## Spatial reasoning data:
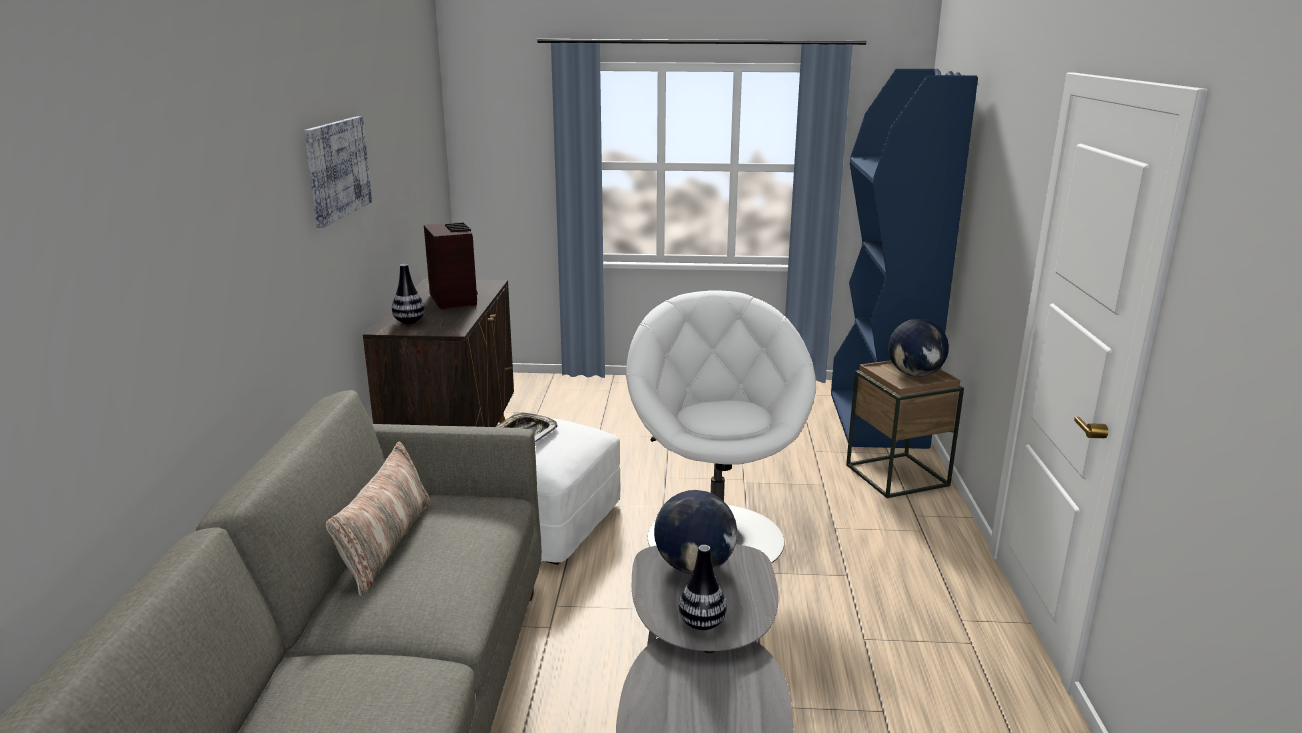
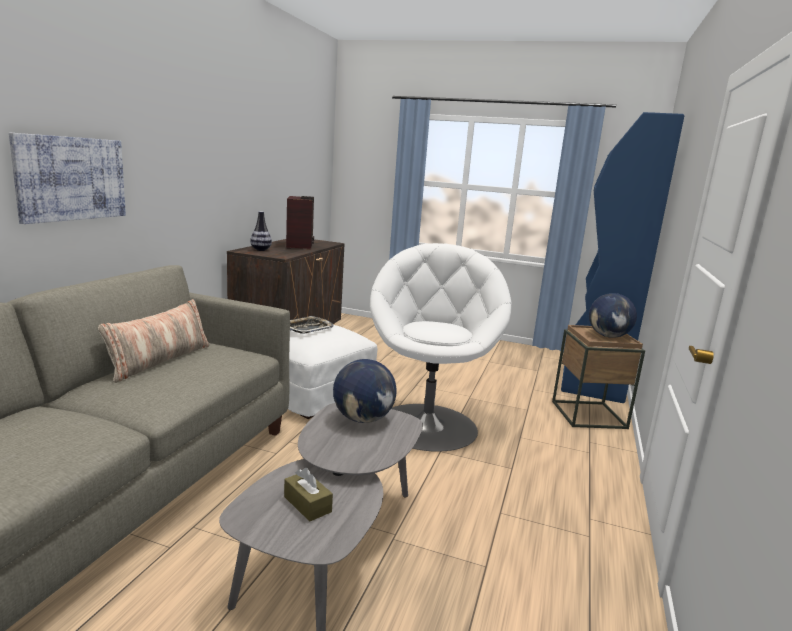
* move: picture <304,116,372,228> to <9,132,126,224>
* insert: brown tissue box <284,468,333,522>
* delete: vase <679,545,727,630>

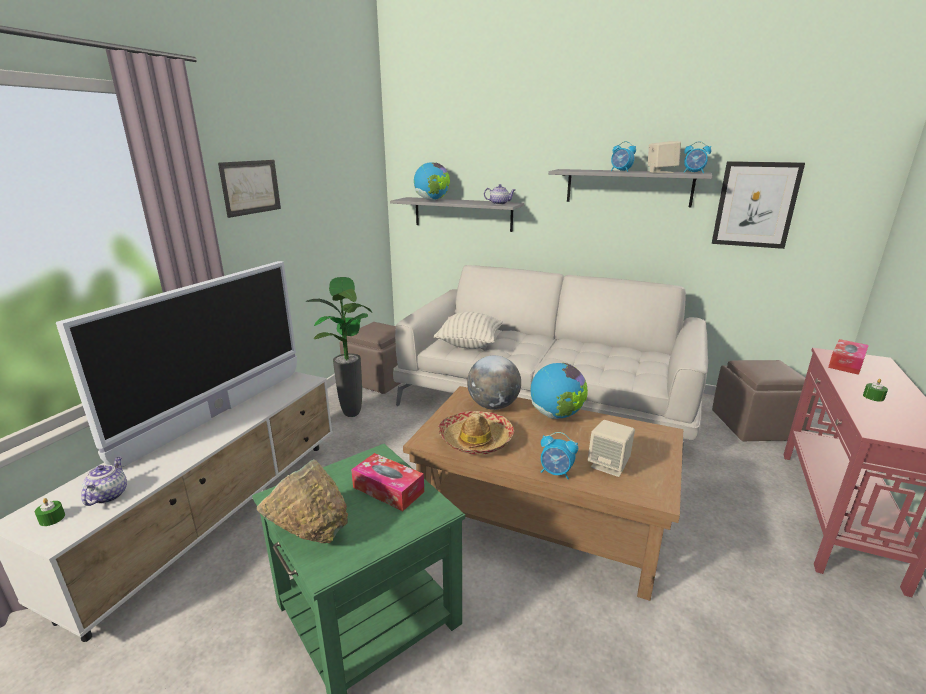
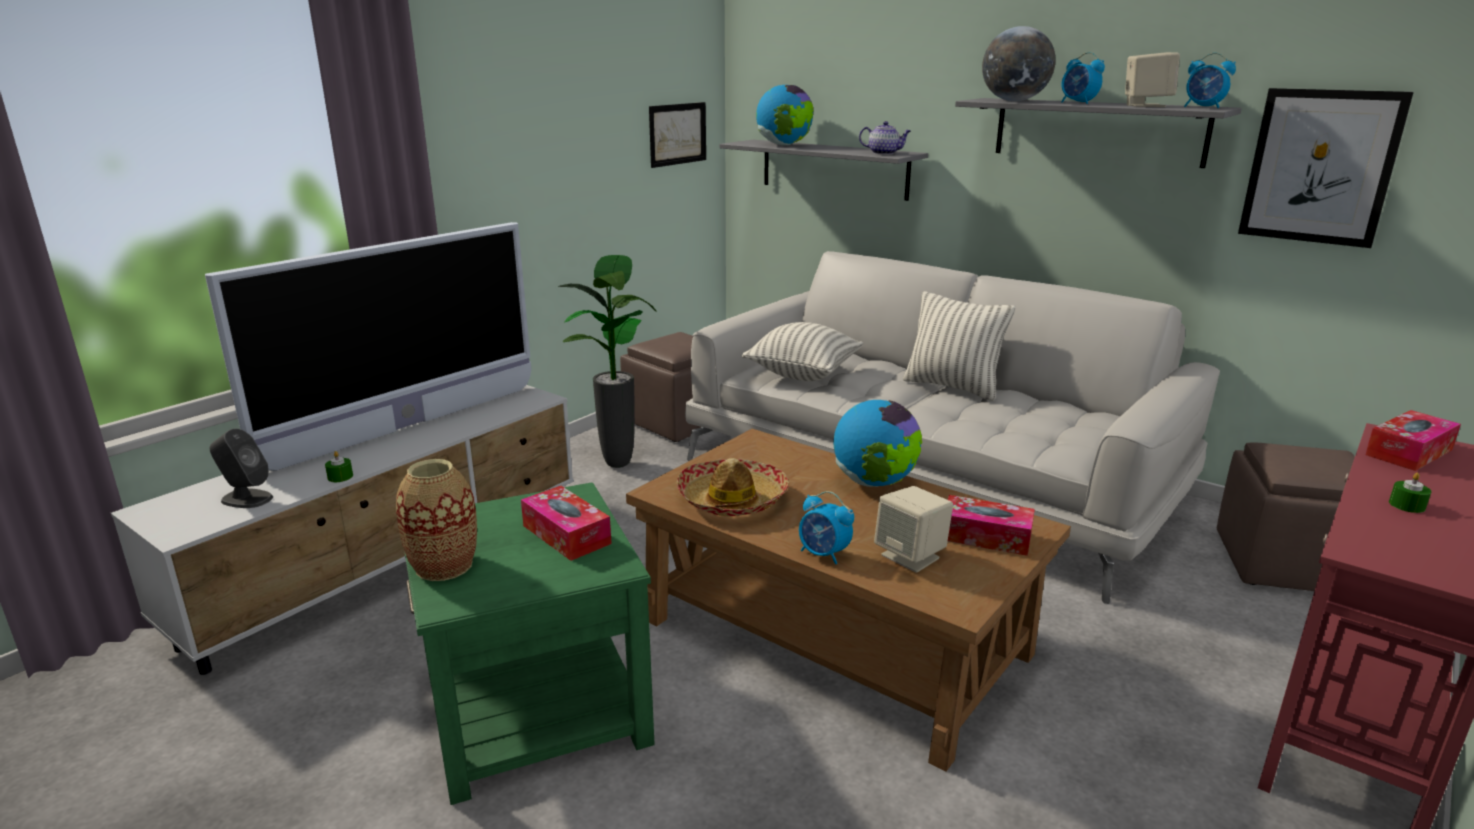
* replace: teapot <81,457,127,506> to grey speaker <210,429,273,508>
* move: green candle <35,498,65,526> to <325,451,353,482>
* replace: green bowl <257,459,348,543> to vase <396,459,477,581>
* move: picture <218,160,281,218> to <649,102,706,168>
* insert: pillow <903,291,1015,401>
* insert: tissue box <948,495,1035,556>
* move: globe <467,355,521,410> to <982,26,1056,101>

## Brief:
All of the entries above must be reproduced exactly, and no image may be included.

## Expected answer:
* move: picture <304,116,372,228> to <9,132,126,224>
* insert: brown tissue box <284,468,333,522>
* delete: vase <679,545,727,630>

* replace: teapot <81,457,127,506> to grey speaker <210,429,273,508>
* move: green candle <35,498,65,526> to <325,451,353,482>
* replace: green bowl <257,459,348,543> to vase <396,459,477,581>
* move: picture <218,160,281,218> to <649,102,706,168>
* insert: pillow <903,291,1015,401>
* insert: tissue box <948,495,1035,556>
* move: globe <467,355,521,410> to <982,26,1056,101>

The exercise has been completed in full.